提供原文:

做题之前,可以先到下面这个网站玩一会游戏:
https://unixpapa.com/floodit/?sz=14&nc=6
游戏开发里面,比较常用的一个搜索算法是寻路算法,寻路算法里面用的最多的是A*算法以及很多优化的A*算法,对于只有4个方向的寻路算法,之前在网上见到有A*的位运算优化,性能非常高,1ms能处理上百个格子的地图寻路!很多MMORPG网络游戏都会应用这些算法,如果有兴趣做游戏的童鞋可以多关注下~
本文暂时不讲解A*算法,而是讲解另外一种搜索算法,也就是IDA*算法。
IDA*算法的具体名称是 Iterative Deepening A*, 由Korf在1985年提出。该算法的最初目的是为了利用深度搜索的优势解决广度A*的空间问题,其代价是会产生重复搜索。
IDA*算法最显著的特点是它有一个限制深度(max-depth),每次迭代都不会超过这个深度,另外和A*算法一样,也有一个评估函数用于剪枝。
学习IDA*最好的办法是先跟着看这道题的代码和注释然后再去理解,对于新手看IDA*的文字描述只会让你一脸懵逼。
题目就不翻译了,可以直接略过,题目要求的就是输入棋盘,输出最少步数。
Problem Description
Flood-it is a fascinating puzzle game on Google+ platform. The game interface is like follows:
At the beginning of the game, system will randomly generate an N×N square board and each grid of the board is painted by one of the six colors. The player starts from the top left corner. At each step, he/she selects a color and changes all the grids connected with the top left corner to that specific color. The statement “two grids are connected” means that there is a path between the certain two grids under condition that each pair of adjacent grids on this path is in the same color and shares an edge. In this way the player can flood areas of the board from the starting grid (top left corner) until all of the grids are in same color. The following figure shows the earliest steps of a 4×4 game (colors are labeled in 0 to 5):
Given a colored board at very beginning, please find the minimal number of steps to win the game (to change all the grids into a same color).

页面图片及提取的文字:

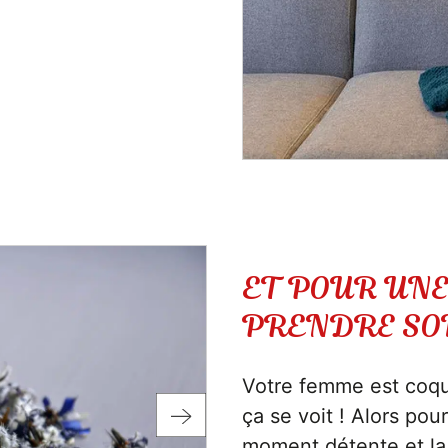
ET POUR UNE
PRENDRE SOI
Votre femme est coqu
ça se voit ! Alors pou
moment détente et la 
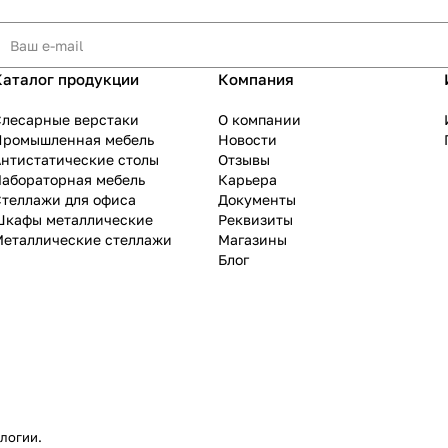
Каталог продукции
Компания
Слесарные верстаки
О компании
Промышленная мебель
Новости
нтистатические столы
Отзывы
Лабораторная мебель
Карьера
теллажи для офиса
Документы
Шкафы металлические
Реквизиты
Металлические стеллажи
Магазины
Блог
ологии
.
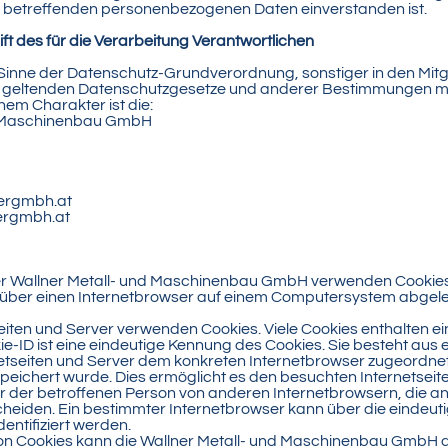
e betreffenden personenbezogenen Daten einverstanden ist.
ft des für die Verarbeitung Verantwortlichen
 Sinne der Datenschutz-Grundverordnung, sonstiger in den Mitg
 geltenden Datenschutzgesetze und anderer Bestimmungen m
hem Charakter ist die:
d Maschinenbau GmbH
nergmbh.at
ergmbh.at
der Wallner Metall- und Maschinenbau GmbH verwenden Cookies
 über einen Internetbrowser auf einem Computersystem abgel
seiten und Server verwenden Cookies. Viele Cookies enthalten 
ie-ID ist eine eindeutige Kennung des Cookies. Sie besteht aus 
etseiten und Server dem konkreten Internetbrowser zugeordne
eichert wurde. Dies ermöglicht es den besuchten Internetseit
er der betroffenen Person von anderen Internetbrowsern, die a
cheiden. Ein bestimmter Internetbrowser kann über die eindeut
entifiziert werden.
on Cookies kann die Wallner Metall- und Maschinenbau GmbH 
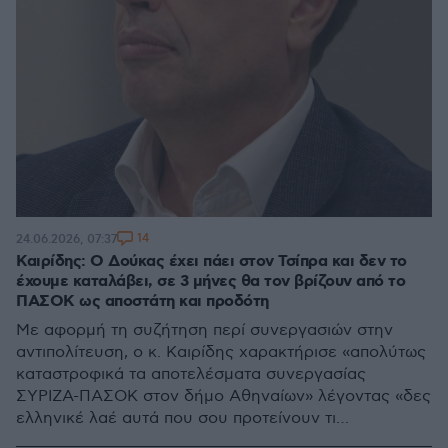
14
24.06.2026, 07:37
Καιρίδης: Ο Δούκας έχει πάει στον Τσίπρα και δεν το
έχουμε καταλάβει, σε 3 μήνες θα τον βρίζουν από το
ΠΑΣΟΚ ως αποστάτη και προδότη
Με αφορμή τη συζήτηση περί συνεργασιών στην
αντιπολίτευση, ο κ. Καιρίδης χαρακτήρισε «απολύτως
καταστροφικά τα αποτελέσματα συνεργασίας
ΣΥΡΙΖΑ-ΠΑΣΟΚ στον δήμο Αθηναίων» λέγοντας «δες
ελληνικέ λαέ αυτά που σου προτείνουν τι
αποτελέσματα έχουν»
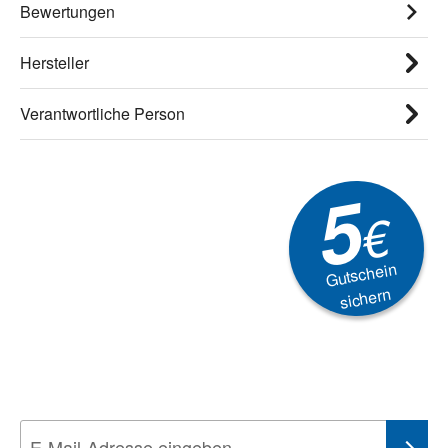
Bewertungen
Hersteller
Verantwortliche Person
5
€
Gutschein
sichern
Newsletter
Aktionen, Rabatte &
Technik-Trends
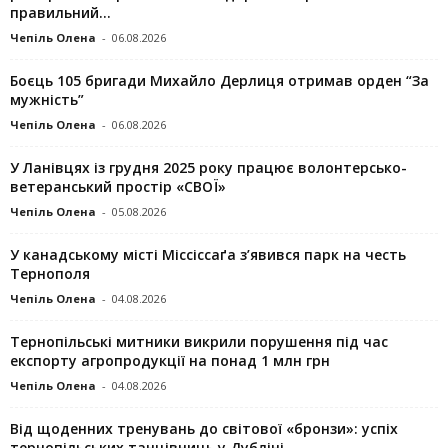
правильний...
Чепіль Олена
-
06.08.2026
Боєць 105 бригади Михайло Дерлиця отримав орден “За
мужність”
Чепіль Олена
-
06.08.2026
У Ланівцях із грудня 2025 року працює волонтерсько-
ветеранський простір «СВОЇ»
Чепіль Олена
-
05.08.2026
У канадському місті Міссіссаґа з’явився парк на честь
Тернополя
Чепіль Олена
-
04.08.2026
Тернопільські митники викрили порушення під час
експорту агропродукції на понад 1 млн грн
Чепіль Олена
-
04.08.2026
Від щоденних тренувань до світової «бронзи»: успіх
тернопільських танцівниць у Дубліні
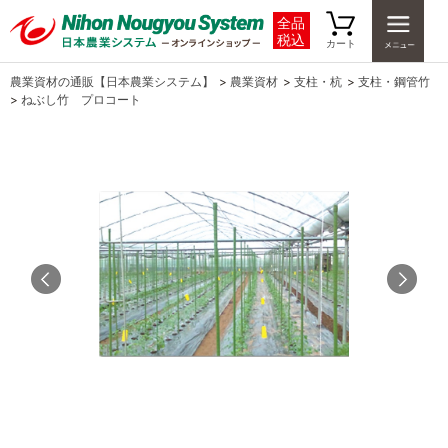
全品
税込
カート
農業資材の通販【日本農業システム】
>
農業資材
>
支柱・杭
>
支柱・鋼管竹
>
ねぶし竹 プロコート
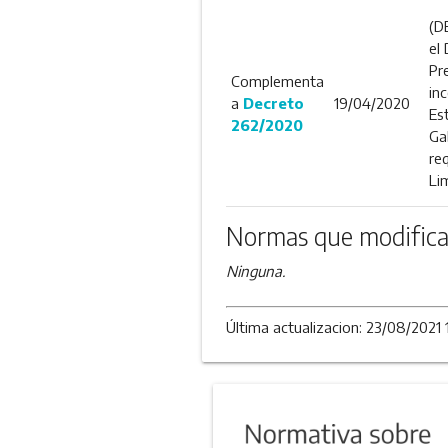
(D
el
Pr
Complementa
in
a
Decreto
19/04/2020
Es
262/2020
Ga
re
Li
Normas que modifica
Ninguna.
Última actualizacion: 23/08/2021 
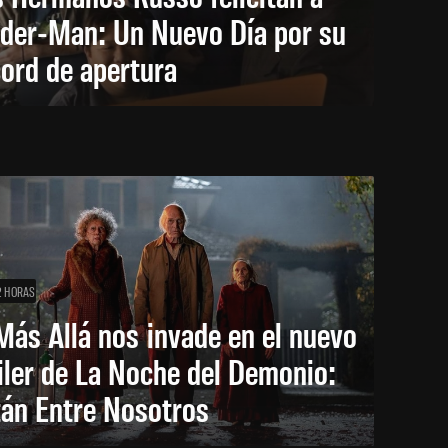
ider-Man: Un Nuevo Día por su
ord de apertura
2 HORAS
Más Allá nos invade en el nuevo
iler de La Noche del Demonio:
tán Entre Nosotros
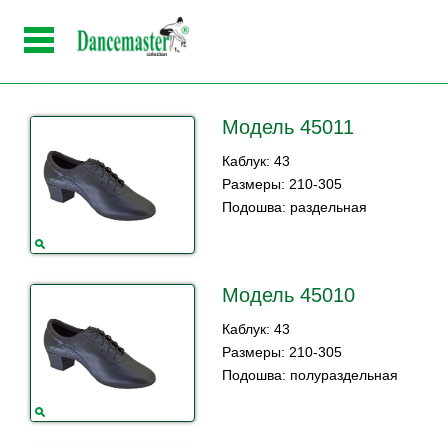
Модель 45011
Каблук: 43
Размеры: 210-305
Подошва: раздельная
Модель 45010
Каблук: 43
Размеры: 210-305
Подошва: полураздельная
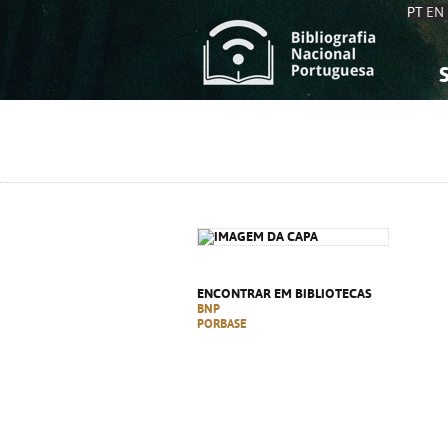
PT
EN
S
S
C
C
C
C
A
A
ENCONTRAR EM BIBLIOTECAS
BNP
PORBASE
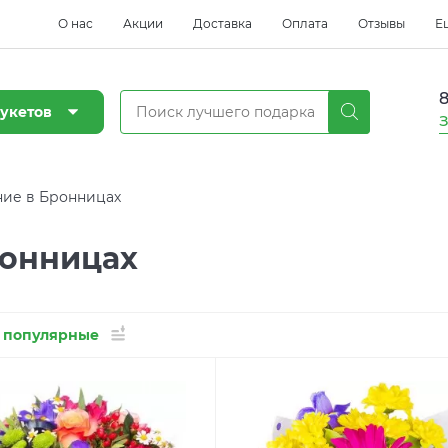
О нас
Акции
Доставка
Оплата
Отзывы
Е
8
укетов
З
ие в Бронницах
ронницах
 популярные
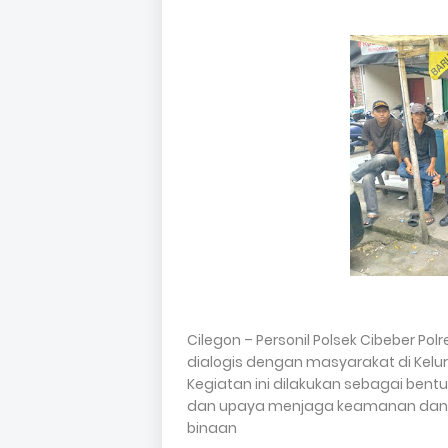
Cilegon – Personil Polsek Cibeber P
dialogis dengan masyarakat di Kelu
Kegiatan ini dilakukan sebagai bentu
dan upaya menjaga keamanan dan k
binaan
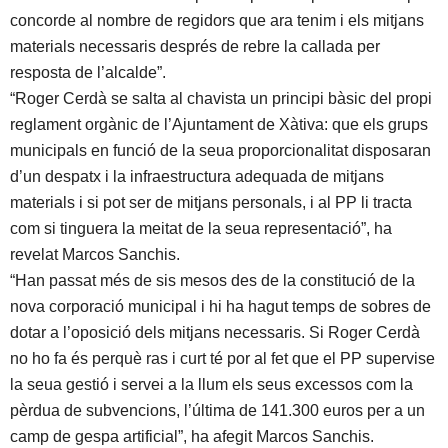
concorde al nombre de regidors que ara tenim i els mitjans
materials necessaris després de rebre la callada per
resposta de l’alcalde”.
“Roger Cerdà se salta al chavista un principi bàsic del propi
reglament orgànic de l’Ajuntament de Xàtiva: que els grups
municipals en funció de la seua proporcionalitat disposaran
d’un despatx i la infraestructura adequada de mitjans
materials i si pot ser de mitjans personals, i al PP li tracta
com si tinguera la meitat de la seua representació”, ha
revelat Marcos Sanchis.
“Han passat més de sis mesos des de la constitució de la
nova corporació municipal i hi ha hagut temps de sobres de
dotar a l’oposició dels mitjans necessaris. Si Roger Cerdà
no ho fa és perquè ras i curt té por al fet que el PP supervise
la seua gestió i servei a la llum els seus excessos com la
pèrdua de subvencions, l’última de 141.300 euros per a un
camp de gespa artificial”, ha afegit Marcos Sanchis.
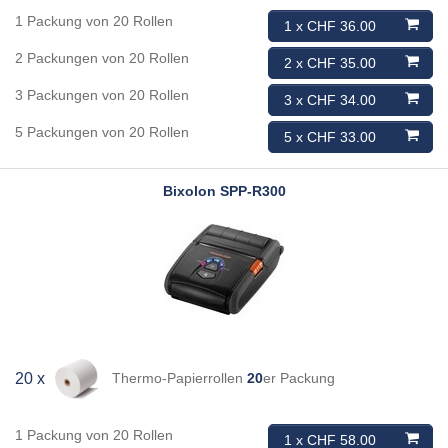
1 Packung von 20 Rollen
1 x CHF 36.00
2 Packungen von 20 Rollen
2 x CHF 35.00
3 Packungen von 20 Rollen
3 x CHF 34.00
5 Packungen von 20 Rollen
5 x CHF 33.00
Bixolon
SPP-R300
Thermo-Papierrollen
20
er Packung
20 x
1 Packung von 20 Rollen
1 x CHF 58.00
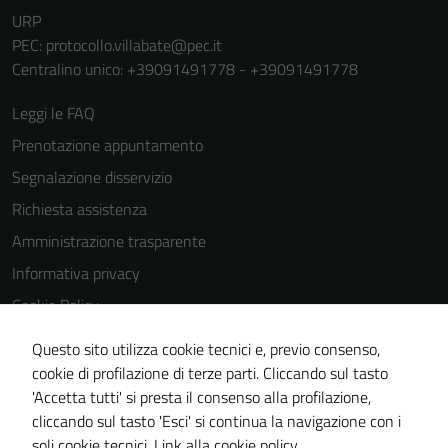
URP
PEC:
protocollo.villabate@pec.it
Centralino unico: +39091491778 - +39091491778
Leggi le FAQ
Tecnici
Prenotazione appuntamento
Questi cookie
Segnalazione disservizio
sono necessari
per il
Richiesta assistenza
funzionamento
Amministrazione trasparente
del sito e non
Informativa privacy
possono
essere
Cookie Policy
disabilitati.
Note legali
Questi cookie
Questo sito utilizza cookie tecnici e, previo consenso,
Dichiarazione di accessibilità
non raccolgono
cookie di profilazione di terze parti. Cliccando sul tasto
informazioni
'Accetta tutti' si presta il consenso alla profilazione,
Obiettivi di accessibilità
personali.
cliccando sul tasto 'Esci' si continua la navigazione con i
Piano di miglioramento del sito
soli cookie tecnici.
Link alla cookie policy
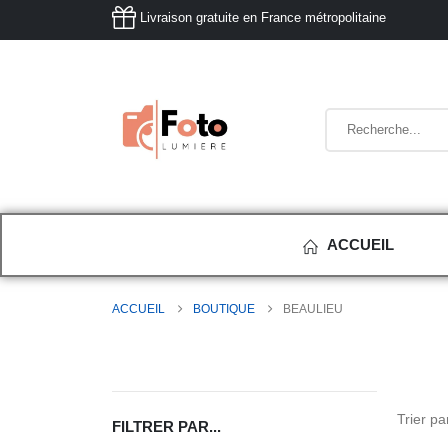
Livraison gratuite en France métropolitaine
ACCUEIL
ACCUEIL
BOUTIQUE
BEAULIEU
Trier par
FILTRER PAR...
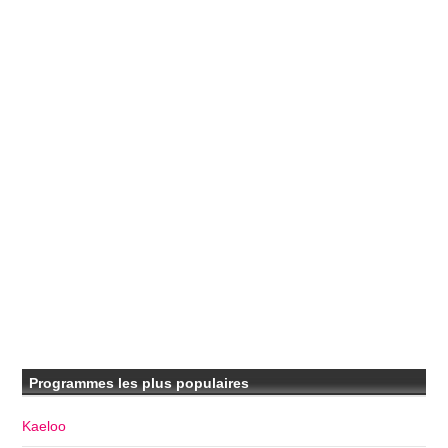
Programmes les plus populaires
Kaeloo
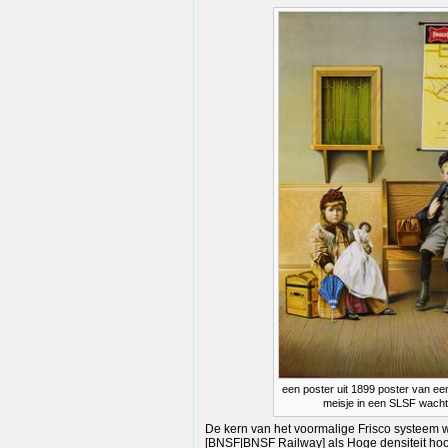
een poster uit 1899 poster van ee
meisje in een SLSF wach
De kern van het voormalige Frisco systeem w
[BNSF|BNSF Railway] als Hoge densiteit hoo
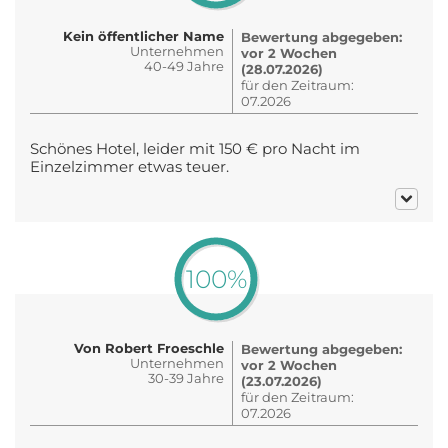
Kein öffentlicher Name
Bewertung abgegeben:
Unternehmen
vor 2 Wochen
40-49 Jahre
(28.07.2026)
für den Zeitraum:
07.2026
Schönes Hotel, leider mit 150 € pro Nacht im
Einzelzimmer etwas teuer.
100%
Von Robert Froeschle
Bewertung abgegeben:
Unternehmen
vor 2 Wochen
30-39 Jahre
(23.07.2026)
für den Zeitraum:
07.2026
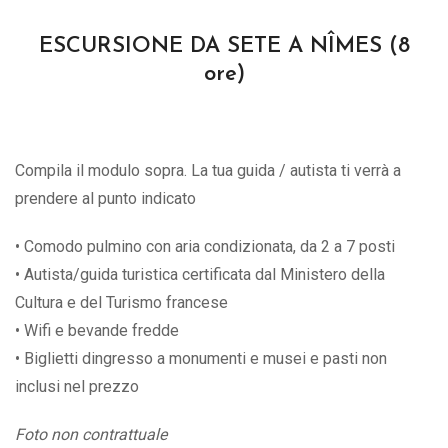
ESCURSIONE DA SETE A NÎMES (8
ore)
Compila il modulo sopra. La tua guida / autista ti verrà a
prendere al punto indicato
• Comodo pulmino con aria condizionata, da 2 a 7 posti
• Autista/guida turistica certificata dal Ministero della
Cultura e del Turismo francese
• Wifi e bevande fredde
• Biglietti dingresso a monumenti e musei e pasti non
inclusi nel prezzo
Foto non contrattuale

任务要求: 网址不算,把这篇讲IDA*算法的原文中用阿拉伯数字写出的数字全部列出来,每个数字注明它所在的短语。 这些条目与原文内容无关。

任务答案:
4(“4个方向”)
1(“1ms”)
1985(“1985年”)
4 和 4(“4×4”)
0 和 5(“0 to 5”)